男はカウンターの金緑石を取ると、のっそりと酒場を出ていった。飛燕も早々にそこを立ち去った。


 次の日の早朝、朝もやがまだ残る中、飛燕は船着き場に赴いた。約束通り、昨日の男が船を用意して待っていた。決して見てくれの良い船ではなかったが、船旅を楽しむ訳でもなく、緋に着けさえすればよいのだ。彼女は早速乗り込んだ。見ると甲板に、すっぽりとフードに覆われた客が一人先に乗り込んでいた。もう一人の命知らずらしい。

 彼女が乗るとすぐに、船は港を出た。見送る者などむろんいはしない。たとえいたとしても、酔狂な目で見られるのがおちだろう。それほどまでに、誰もが緋に行くことを拒んでいた。

 そんな人々の思いとは裏腹に、船は順調に海上をすべるように進んでいた。

 空は紺碧の広がりを見せ、風は心地よい。海面は恐ろしく透明に近い碧だった。そして楽々と見渡せる水底には、深い青緑の森が延々と続いていた。まるで陸の森をそのまま海中に持ち込んだような景色だった。果てしなく続く木々の波。ーー碧の国とはよく言ったものだ。しばし自分の責任を忘れて、飛燕はその景色を見入っていた。

 ここーー天郷の内海として広がるエドニ海は碧の領土だった。

碧は《海の者》の住まう国土だ。海中に街を造り、陸に上がるのは子を産む時だけで、彼らは人生の大半を海の中で過ごした。

「もうすぐ街が見えまさぁ。」

船男が言った。

 街も気にかかるがそれよりももう一つ彼女には気にかかる事があった。先程から彼女と同じように海を眺めている、もう一人の客の事だった。フードのため顔も見えず、それに一言も口をきこうとはしない。男か女かも分からない。ーー妙に気にかかって仕方なかった。とはいえ、そうじろじろ見るのも何だし、風でも出てきたのを見計らって、彼女は船室へ降りていった。
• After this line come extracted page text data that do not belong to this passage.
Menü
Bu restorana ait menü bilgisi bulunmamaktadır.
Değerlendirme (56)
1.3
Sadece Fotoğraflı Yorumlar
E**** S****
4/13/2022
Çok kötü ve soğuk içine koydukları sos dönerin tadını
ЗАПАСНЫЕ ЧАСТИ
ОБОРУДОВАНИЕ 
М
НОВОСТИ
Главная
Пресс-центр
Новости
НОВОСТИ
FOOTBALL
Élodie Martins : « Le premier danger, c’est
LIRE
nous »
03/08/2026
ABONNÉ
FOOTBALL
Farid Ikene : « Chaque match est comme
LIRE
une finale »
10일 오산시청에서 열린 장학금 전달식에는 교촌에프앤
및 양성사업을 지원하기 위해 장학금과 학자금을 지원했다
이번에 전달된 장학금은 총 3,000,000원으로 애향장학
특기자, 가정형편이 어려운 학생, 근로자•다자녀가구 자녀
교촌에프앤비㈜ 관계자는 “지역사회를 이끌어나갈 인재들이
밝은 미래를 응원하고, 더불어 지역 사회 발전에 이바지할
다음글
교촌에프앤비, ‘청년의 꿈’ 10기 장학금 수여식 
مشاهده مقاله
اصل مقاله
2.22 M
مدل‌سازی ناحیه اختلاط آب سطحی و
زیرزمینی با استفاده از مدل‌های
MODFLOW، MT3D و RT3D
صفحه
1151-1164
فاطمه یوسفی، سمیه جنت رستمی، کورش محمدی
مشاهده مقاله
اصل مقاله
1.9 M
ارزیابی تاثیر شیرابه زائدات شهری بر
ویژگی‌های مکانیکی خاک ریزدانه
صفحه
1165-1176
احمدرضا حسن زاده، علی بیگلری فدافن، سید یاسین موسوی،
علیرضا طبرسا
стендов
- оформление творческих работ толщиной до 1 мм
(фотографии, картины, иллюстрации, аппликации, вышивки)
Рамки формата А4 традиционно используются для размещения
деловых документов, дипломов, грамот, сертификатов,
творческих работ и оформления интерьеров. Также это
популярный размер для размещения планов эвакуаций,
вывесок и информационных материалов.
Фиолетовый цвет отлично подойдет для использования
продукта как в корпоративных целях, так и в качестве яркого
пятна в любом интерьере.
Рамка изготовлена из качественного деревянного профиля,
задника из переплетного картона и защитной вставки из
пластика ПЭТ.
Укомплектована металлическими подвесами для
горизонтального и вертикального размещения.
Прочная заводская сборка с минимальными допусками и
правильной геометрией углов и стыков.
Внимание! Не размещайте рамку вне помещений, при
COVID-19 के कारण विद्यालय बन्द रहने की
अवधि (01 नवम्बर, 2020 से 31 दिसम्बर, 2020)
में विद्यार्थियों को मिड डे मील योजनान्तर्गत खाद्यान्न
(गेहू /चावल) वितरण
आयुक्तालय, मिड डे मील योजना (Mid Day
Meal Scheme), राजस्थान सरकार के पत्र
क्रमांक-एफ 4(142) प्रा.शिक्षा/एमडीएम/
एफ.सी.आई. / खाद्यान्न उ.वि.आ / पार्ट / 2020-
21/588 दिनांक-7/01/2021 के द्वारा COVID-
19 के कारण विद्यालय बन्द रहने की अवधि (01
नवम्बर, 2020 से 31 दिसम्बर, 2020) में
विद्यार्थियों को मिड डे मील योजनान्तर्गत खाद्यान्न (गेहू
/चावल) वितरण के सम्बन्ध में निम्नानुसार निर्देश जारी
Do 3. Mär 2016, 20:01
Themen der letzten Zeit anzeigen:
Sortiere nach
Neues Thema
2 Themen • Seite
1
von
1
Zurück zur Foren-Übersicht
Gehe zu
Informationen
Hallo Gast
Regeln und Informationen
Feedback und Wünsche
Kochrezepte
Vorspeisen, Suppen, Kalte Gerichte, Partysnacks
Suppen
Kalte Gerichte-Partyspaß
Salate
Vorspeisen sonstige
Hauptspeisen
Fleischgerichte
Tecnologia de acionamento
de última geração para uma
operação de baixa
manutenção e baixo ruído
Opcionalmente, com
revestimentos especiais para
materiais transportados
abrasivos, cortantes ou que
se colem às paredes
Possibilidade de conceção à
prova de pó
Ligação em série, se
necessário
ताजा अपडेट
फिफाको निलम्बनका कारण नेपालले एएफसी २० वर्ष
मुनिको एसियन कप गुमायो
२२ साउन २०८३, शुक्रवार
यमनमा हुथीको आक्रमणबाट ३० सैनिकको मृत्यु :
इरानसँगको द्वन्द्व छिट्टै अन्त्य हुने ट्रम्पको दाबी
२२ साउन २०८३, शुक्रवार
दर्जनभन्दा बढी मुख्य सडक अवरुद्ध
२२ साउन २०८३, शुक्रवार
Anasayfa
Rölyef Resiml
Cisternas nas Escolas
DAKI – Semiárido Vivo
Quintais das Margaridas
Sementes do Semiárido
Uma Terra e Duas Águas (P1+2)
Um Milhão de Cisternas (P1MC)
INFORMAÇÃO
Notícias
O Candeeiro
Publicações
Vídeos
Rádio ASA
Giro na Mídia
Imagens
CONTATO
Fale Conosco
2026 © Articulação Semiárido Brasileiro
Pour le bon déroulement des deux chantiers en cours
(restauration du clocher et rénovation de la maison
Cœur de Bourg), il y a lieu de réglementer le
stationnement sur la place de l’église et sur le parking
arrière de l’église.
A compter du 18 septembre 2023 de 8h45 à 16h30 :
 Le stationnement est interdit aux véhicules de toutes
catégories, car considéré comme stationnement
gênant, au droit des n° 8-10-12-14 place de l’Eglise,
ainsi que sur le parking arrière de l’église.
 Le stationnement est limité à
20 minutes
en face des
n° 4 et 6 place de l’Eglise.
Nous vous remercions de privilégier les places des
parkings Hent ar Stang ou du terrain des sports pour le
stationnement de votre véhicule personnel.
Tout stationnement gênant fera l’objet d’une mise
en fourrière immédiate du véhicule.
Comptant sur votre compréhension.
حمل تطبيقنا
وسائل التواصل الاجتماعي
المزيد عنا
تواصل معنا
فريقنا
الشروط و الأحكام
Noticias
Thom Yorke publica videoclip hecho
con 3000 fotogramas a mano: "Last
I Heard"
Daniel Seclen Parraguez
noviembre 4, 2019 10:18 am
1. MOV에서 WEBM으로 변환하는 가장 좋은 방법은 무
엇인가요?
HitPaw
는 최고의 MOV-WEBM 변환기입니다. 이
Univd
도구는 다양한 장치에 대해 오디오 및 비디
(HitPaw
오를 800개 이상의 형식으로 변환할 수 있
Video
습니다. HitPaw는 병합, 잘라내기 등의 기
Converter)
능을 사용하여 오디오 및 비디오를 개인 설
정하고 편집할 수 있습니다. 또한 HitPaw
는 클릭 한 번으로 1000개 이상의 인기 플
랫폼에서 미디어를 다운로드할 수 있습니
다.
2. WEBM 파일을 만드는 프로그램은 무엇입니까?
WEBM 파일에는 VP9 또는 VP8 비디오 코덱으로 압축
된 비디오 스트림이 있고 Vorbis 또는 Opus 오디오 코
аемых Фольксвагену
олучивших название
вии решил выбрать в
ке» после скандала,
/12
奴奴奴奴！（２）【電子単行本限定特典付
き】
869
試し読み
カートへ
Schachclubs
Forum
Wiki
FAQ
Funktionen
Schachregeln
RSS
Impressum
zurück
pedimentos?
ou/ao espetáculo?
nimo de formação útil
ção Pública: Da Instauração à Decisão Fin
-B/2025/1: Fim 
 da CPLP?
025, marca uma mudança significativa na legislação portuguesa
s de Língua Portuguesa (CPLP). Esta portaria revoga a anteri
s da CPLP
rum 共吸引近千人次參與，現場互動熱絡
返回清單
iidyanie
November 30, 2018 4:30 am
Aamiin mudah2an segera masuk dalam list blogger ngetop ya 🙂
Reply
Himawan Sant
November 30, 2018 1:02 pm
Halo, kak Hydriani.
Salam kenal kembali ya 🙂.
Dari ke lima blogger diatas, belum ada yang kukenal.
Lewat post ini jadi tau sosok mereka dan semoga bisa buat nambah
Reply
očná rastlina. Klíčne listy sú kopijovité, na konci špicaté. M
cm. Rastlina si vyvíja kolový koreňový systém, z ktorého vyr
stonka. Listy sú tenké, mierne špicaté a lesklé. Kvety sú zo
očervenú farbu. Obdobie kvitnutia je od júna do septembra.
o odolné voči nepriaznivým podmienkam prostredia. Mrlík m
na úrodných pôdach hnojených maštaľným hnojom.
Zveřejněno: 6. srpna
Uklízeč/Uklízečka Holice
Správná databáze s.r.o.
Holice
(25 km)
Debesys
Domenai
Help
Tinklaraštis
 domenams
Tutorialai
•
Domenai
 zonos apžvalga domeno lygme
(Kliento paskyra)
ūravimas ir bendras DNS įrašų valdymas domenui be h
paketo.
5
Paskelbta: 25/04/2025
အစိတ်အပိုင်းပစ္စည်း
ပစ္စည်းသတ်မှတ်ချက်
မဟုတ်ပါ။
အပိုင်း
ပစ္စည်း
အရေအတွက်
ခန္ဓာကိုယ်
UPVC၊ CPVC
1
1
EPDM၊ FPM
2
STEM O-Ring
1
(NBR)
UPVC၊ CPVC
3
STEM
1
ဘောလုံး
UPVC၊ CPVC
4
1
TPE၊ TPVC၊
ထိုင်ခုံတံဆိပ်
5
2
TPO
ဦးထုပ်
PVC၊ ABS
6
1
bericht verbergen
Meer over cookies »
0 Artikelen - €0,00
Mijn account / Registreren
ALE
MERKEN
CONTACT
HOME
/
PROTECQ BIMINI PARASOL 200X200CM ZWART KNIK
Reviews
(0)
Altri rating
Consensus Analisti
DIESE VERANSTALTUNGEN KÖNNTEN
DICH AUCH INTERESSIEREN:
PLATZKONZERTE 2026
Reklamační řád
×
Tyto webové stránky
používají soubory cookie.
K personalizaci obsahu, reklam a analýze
 どれくらい経っただろうか、いつの間にか飛燕はうつらうつらとしていた。その時突然船が大きく揺れた。彼女はすぐに飛び起きると、船室を飛び出した。ちょうど泡を食ったように降りてきた男とはちあった。

「お、お客さん。出た。海魔だっ!」

「何っ。」

飛燕は甲板へ駆け上った。

 外は嵐だった。あの穏やかだった海が、まるで嘘のように激しく荒れ狂っていた。雷鳴が轟き、波は大きくうねっている。船は波の合間で錐揉みして、今にも沈まんばかりだった。

 フードの客が一人水しぶきを浴びながら、海面を凝視していた。その目線の方向に、波に見え隠れしている何かがいた。

「海魔かっ。」

見れば四方八方にいる。あの腐蛙に負けず劣らずおぞましい、魚類の禍物だった。それが何十匹と波間に浮かんでいる。それどころか、船にさえ張り付いていた。飛燕は太刀を抜いた。甲板に移ろうと、飛び上がってくる輩を片っ端から断ち切っていく。船男は自分で船を出しておきながら、やはり怖いらしく、隅で震えながらしきりにぶつぶつ祈っていた。しかし祈るのならまだましだ。もう一人ーーフードの客は、剣を持つでもなく、また祈るのでもなく、ただ甲板に立ち尽くしているだけだった。

「きさま何をしている!殺られたいのかっ。」

飛燕はムッとした。緋の国に行こうと言う命知らずだ。どんな奴かと思えば、たいしたでくの坊だ。

 しかしその考えはすぐに捨てなければならなかった。一匹がその客に飛びかかろうとした時だ。いきなり目に見えぬ力を浴びたかのように海魔は、ギャっと叫んで圧し潰れた。腐った魚の臭いと共に漿水が飛び散った。

「祓士!?」

 それはまさしく安都水の祓士の力だった。

「そなた安都水の祓士なのかっ?」

姿を見ようと、駆け寄ろうとした時だった。船が大きく傾いた。

「っ!!」

飛燕の体はバランスを失い、そのまま宙に投げ出された。しかし海中に落ちる瞬間、彼女は見た。風にフードが剥がれ、髪をなびかせたその姿をーー。